Working data section start
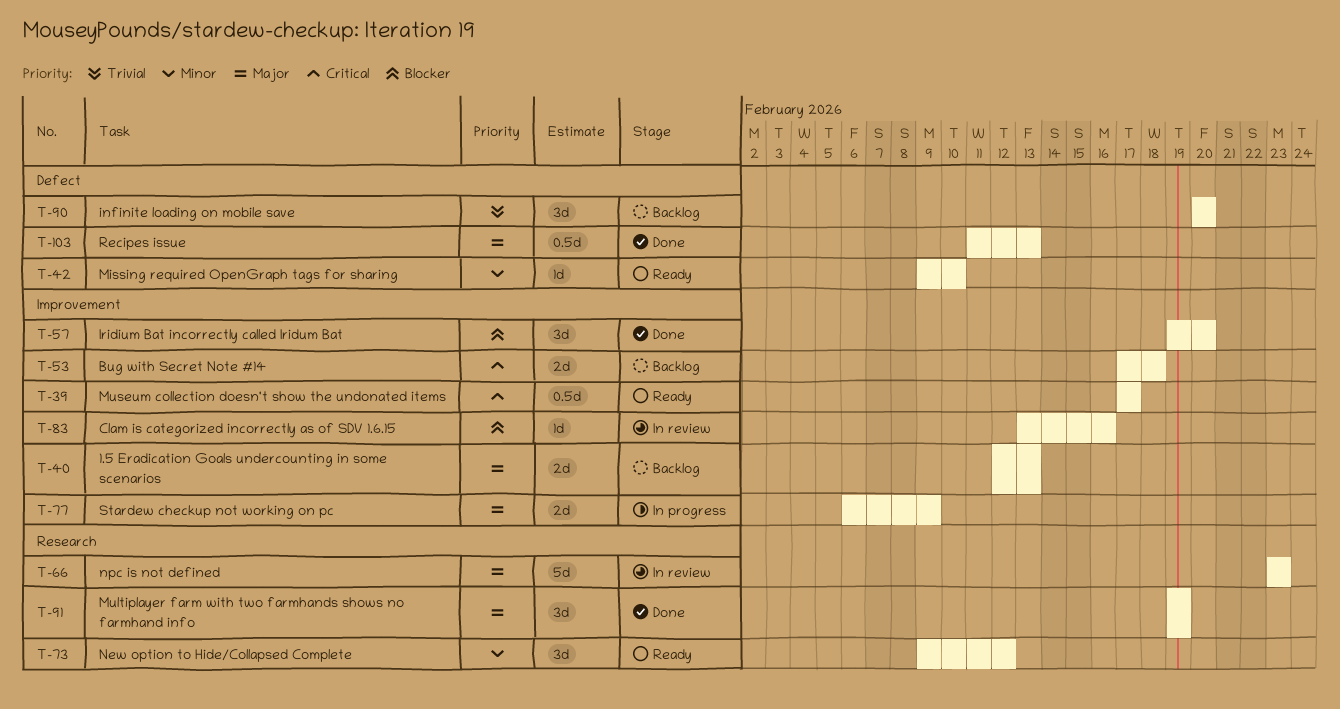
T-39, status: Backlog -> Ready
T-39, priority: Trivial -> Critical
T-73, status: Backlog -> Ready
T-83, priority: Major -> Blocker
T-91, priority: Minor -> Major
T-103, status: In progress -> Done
Working data section end
**What you have to do**
Go to the line holding "T-83, priority: Major -> Blocker" in the entries above and return it, along with every line after it, exactly as written.

**Result of this task**
T-83, priority: Major -> Blocker
T-91, priority: Minor -> Major
T-103, status: In progress -> Done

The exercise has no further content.